(Collected data)
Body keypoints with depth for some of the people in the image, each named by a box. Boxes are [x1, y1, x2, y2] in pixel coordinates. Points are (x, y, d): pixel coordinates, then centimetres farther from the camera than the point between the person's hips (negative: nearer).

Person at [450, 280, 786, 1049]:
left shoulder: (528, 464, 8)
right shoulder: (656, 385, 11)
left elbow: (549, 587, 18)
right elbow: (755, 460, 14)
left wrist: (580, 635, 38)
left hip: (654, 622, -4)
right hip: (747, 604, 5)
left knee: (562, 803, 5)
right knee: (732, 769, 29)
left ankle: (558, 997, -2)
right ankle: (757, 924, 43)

---

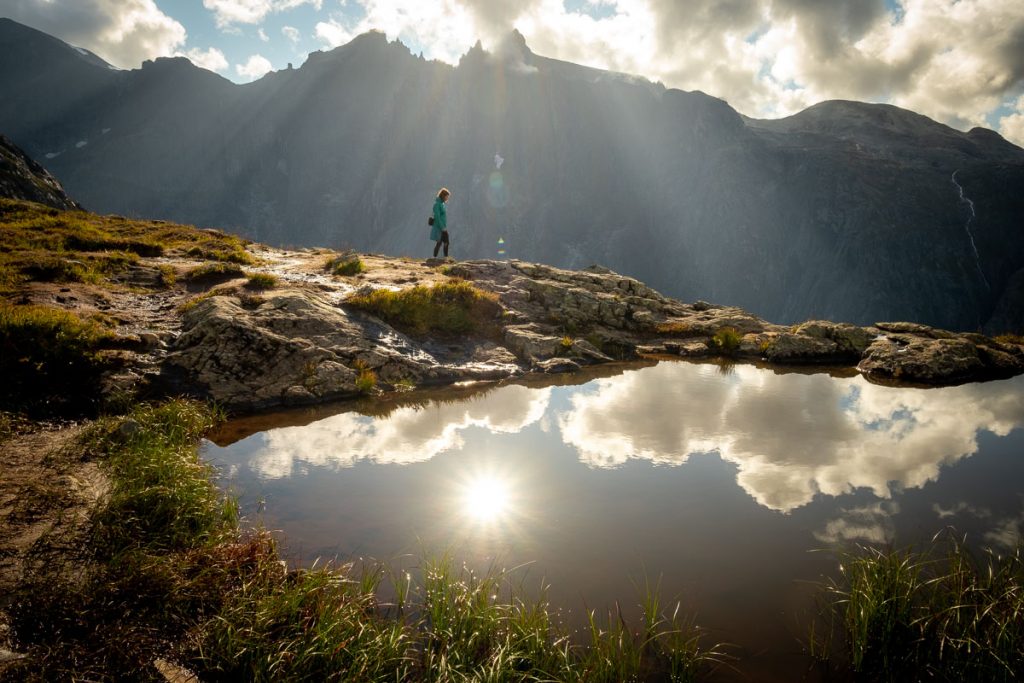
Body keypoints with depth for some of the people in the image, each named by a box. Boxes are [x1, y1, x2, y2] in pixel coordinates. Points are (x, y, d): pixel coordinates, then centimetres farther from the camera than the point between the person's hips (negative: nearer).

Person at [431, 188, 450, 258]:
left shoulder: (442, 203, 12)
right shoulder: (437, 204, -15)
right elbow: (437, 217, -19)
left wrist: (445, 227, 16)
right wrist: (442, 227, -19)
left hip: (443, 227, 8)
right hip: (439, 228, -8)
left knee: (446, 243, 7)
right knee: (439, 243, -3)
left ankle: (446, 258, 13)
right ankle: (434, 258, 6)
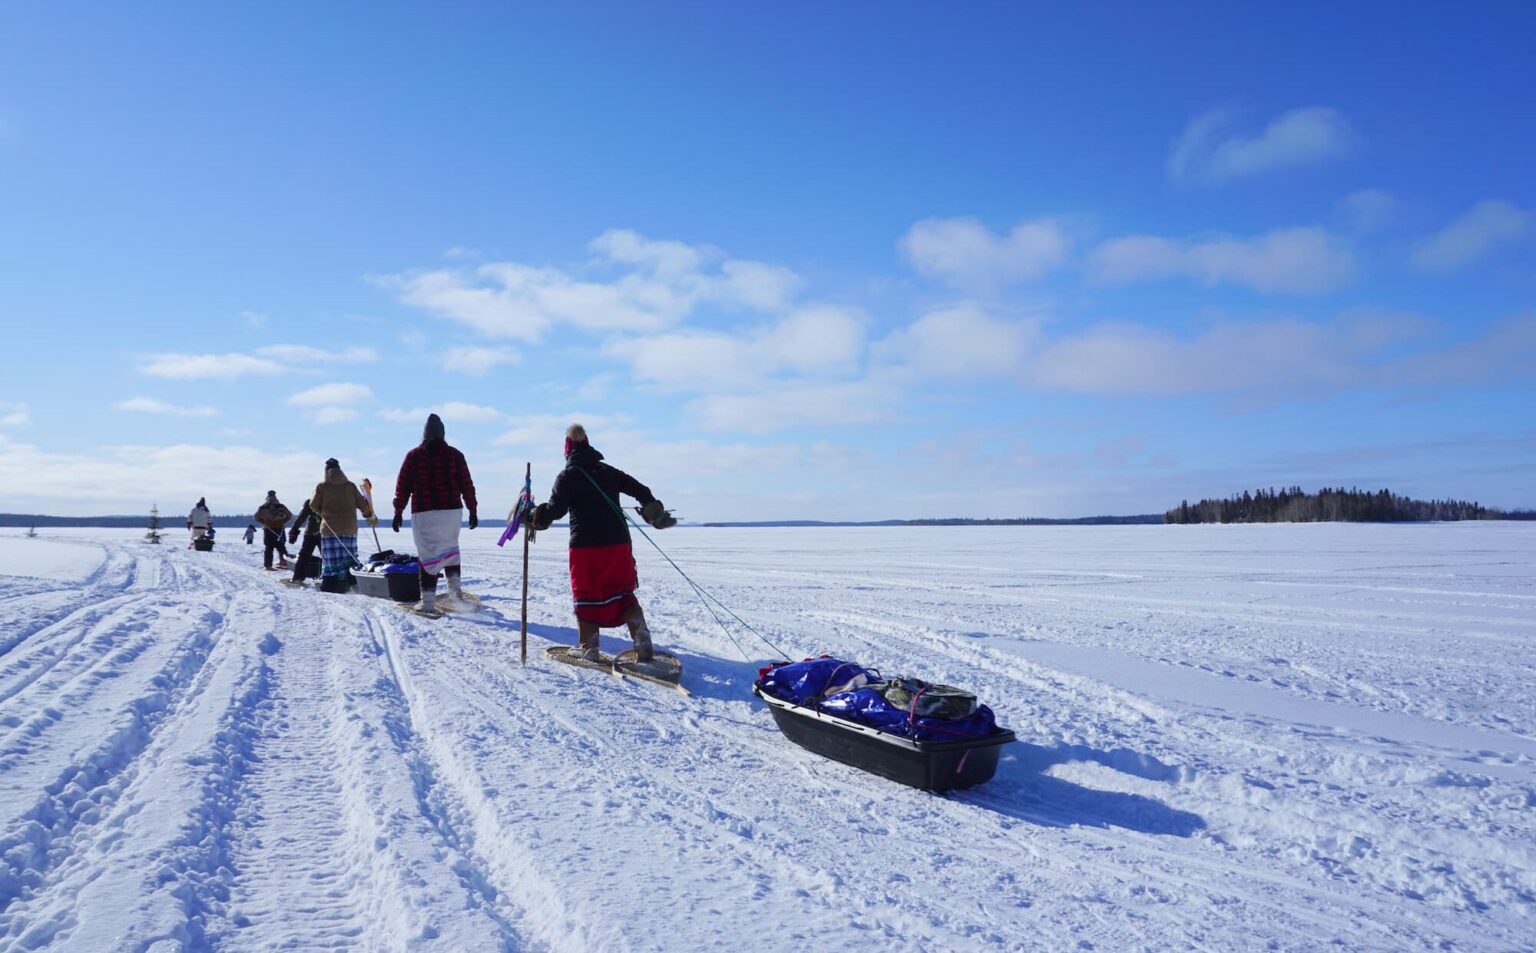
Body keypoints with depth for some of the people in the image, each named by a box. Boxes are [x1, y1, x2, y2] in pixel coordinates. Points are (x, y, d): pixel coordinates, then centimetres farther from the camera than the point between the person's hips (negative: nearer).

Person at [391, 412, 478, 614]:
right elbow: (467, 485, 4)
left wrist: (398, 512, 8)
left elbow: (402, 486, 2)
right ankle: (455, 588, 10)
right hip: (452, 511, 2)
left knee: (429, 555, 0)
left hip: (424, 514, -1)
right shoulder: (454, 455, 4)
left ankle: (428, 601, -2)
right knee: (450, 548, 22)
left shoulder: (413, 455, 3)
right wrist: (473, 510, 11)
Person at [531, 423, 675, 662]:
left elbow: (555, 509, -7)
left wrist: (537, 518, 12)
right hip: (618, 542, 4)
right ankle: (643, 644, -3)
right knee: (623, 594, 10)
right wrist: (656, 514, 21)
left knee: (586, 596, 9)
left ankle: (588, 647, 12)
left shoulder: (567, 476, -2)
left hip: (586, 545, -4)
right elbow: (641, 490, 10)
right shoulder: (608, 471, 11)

---

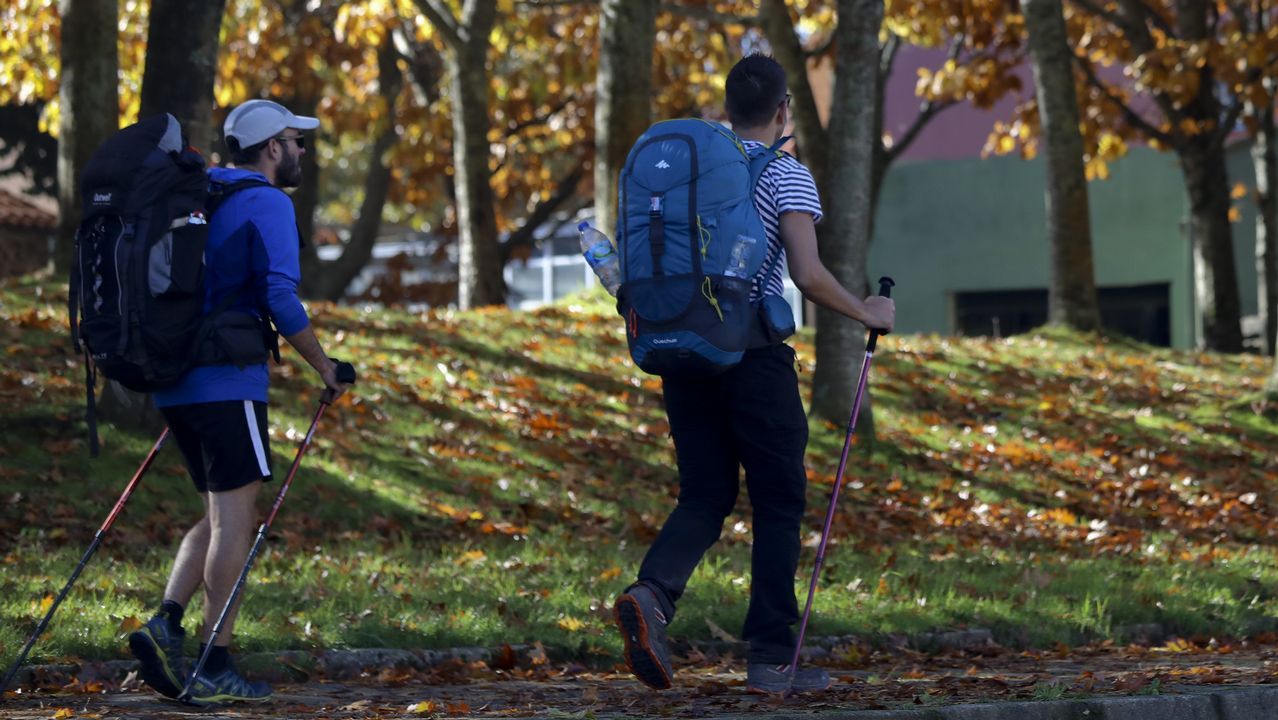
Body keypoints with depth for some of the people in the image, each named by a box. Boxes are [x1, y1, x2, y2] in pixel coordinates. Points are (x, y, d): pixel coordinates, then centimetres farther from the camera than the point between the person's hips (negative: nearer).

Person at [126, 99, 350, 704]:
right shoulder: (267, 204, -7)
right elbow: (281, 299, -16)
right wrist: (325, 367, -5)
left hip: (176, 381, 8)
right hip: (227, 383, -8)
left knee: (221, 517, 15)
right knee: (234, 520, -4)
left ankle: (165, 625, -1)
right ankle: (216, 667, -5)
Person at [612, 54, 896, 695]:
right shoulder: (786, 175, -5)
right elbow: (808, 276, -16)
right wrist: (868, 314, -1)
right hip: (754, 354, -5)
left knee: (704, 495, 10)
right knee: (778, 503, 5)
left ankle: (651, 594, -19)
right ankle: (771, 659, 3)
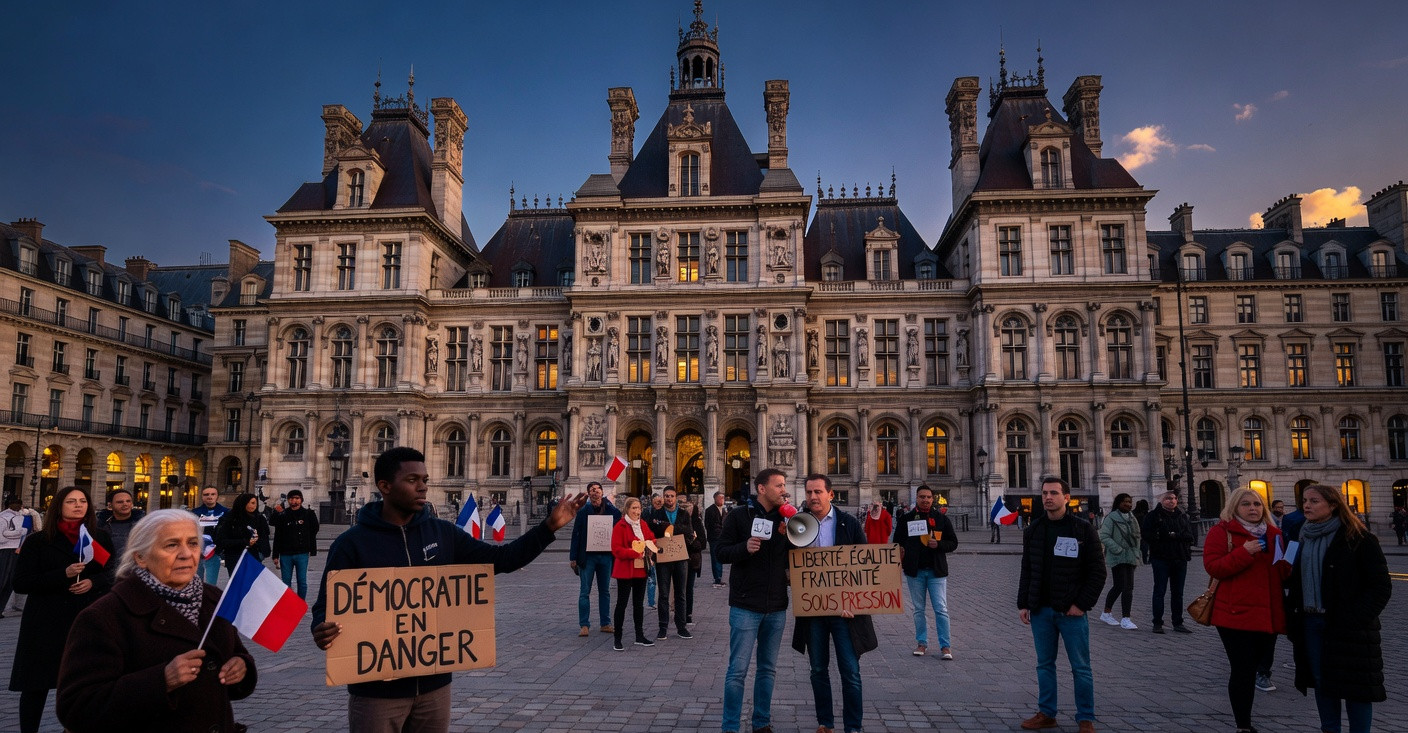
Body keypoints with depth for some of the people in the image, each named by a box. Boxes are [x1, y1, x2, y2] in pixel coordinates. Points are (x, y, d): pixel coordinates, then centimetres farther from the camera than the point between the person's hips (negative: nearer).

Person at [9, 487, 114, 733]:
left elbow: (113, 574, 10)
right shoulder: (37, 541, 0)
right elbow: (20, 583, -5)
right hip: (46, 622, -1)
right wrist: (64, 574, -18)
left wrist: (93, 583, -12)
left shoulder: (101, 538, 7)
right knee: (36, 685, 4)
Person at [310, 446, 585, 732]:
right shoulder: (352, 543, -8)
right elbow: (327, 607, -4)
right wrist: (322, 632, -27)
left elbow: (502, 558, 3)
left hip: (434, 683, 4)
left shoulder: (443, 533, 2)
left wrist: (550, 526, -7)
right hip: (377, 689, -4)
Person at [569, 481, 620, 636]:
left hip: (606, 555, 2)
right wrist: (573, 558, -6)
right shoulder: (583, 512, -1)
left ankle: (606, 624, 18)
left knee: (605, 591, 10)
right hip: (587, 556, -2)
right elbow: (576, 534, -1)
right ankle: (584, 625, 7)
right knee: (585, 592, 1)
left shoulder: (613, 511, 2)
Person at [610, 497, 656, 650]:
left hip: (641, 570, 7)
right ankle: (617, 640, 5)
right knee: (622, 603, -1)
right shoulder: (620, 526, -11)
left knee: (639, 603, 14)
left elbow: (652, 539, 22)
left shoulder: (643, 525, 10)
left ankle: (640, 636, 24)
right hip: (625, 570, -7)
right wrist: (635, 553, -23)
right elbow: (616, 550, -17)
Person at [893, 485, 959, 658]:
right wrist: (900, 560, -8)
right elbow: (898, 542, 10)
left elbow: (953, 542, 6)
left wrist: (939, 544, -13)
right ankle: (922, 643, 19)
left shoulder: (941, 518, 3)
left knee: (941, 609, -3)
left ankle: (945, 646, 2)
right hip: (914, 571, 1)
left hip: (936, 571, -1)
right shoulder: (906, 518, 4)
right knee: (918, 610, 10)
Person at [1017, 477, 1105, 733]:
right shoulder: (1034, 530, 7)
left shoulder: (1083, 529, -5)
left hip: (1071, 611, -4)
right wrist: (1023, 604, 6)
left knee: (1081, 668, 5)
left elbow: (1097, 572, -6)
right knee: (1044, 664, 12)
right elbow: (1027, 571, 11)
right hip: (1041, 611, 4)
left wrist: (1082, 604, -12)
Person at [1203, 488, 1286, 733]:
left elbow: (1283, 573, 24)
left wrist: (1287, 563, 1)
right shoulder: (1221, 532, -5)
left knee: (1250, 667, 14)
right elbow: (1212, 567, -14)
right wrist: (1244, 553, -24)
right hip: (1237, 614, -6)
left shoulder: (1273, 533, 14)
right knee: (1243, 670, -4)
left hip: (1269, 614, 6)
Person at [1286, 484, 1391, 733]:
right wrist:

▶ _What you will do_: Could you reproduce, exactly, every line above from the line with "right knee: (622, 603, -1)" to the line with "left knee: (941, 609, -3)", and no other line? Both ends count.

▶ _Answer for this exercise_:
right knee: (622, 603, -1)
right shoulder: (620, 526, -11)
left knee: (639, 603, 14)
left elbow: (652, 539, 22)
left shoulder: (643, 525, 10)
left ankle: (640, 636, 24)
right hip: (625, 570, -7)
right wrist: (635, 553, -23)
right elbow: (616, 550, -17)
Person at [893, 485, 959, 658]:
right wrist: (900, 560, -8)
right elbow: (898, 542, 10)
left elbow: (953, 542, 6)
left wrist: (939, 544, -13)
right ankle: (922, 643, 19)
left shoulder: (941, 518, 3)
left knee: (941, 609, -3)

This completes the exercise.